■ Spróbuj sam ■
Zwróć wszystkie wiersze tekstu z poniższego materiału bez żadnych zmian i pomiń znaczniki w nawiasach kwadratowych.

━━ Fragmenty danych

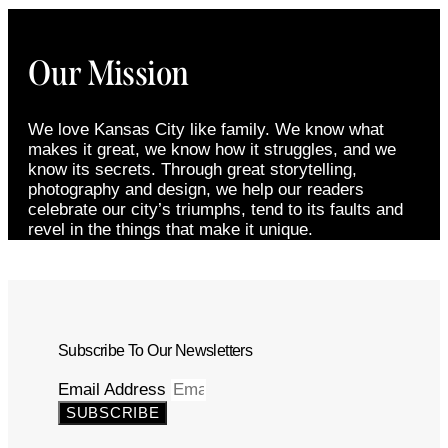
Our Mission
We love Kansas City like family. We know what
makes it great, we know how it struggles, and we
know its secrets. Through great storytelling,
photography and design, we help our readers
celebrate our city’s triumphs, tend to its faults and
revel in the things that make it unique.
Subscribe To Our Newsletters
Email Address
SUBSCRIBE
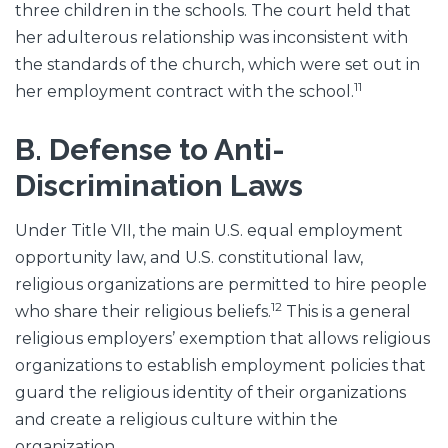
three children in the schools. The court held that
her adulterous relationship was inconsistent with
the standards of the church, which were set out in
11
her employment contract with the school.
B. Defense to Anti-
Discrimination Laws
Under Title VII, the main U.S. equal employment
opportunity law, and U.S. constitutional law,
religious organizations are permitted to hire people
12
who share their religious beliefs.
This is a general
religious employers’ exemption that allows religious
organizations to establish employment policies that
guard the religious identity of their organizations
and create a religious culture within the
organization.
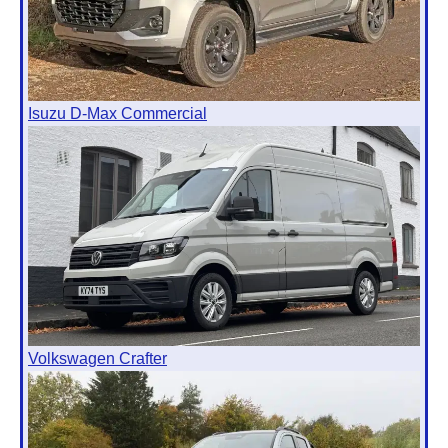
Isuzu D-Max Commercial
Volkswagen Crafter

━━━━

■ Wynik ■
Our Mission
We love Kansas City like family. We know what
makes it great, we know how it struggles, and we
know its secrets. Through great storytelling,
photography and design, we help our readers
celebrate our city’s triumphs, tend to its faults and
revel in the things that make it unique.
Subscribe To Our Newsletters
Email Address
SUBSCRIBE
three children in the schools. The court held that
her adulterous relationship was inconsistent with
the standards of the church, which were set out in
11
her employment contract with the school.
B. Defense to Anti-
Discrimination Laws
Under Title VII, the main U.S. equal employment
opportunity law, and U.S. constitutional law,
religious organizations are permitted to hire people
12
who share their religious beliefs.
This is a general
religious employers’ exemption that allows religious
organizations to establish employment policies that
guard the religious identity of their organizations
and create a religious culture within the
organization.
Isuzu D-Max Commercial
Volkswagen Crafter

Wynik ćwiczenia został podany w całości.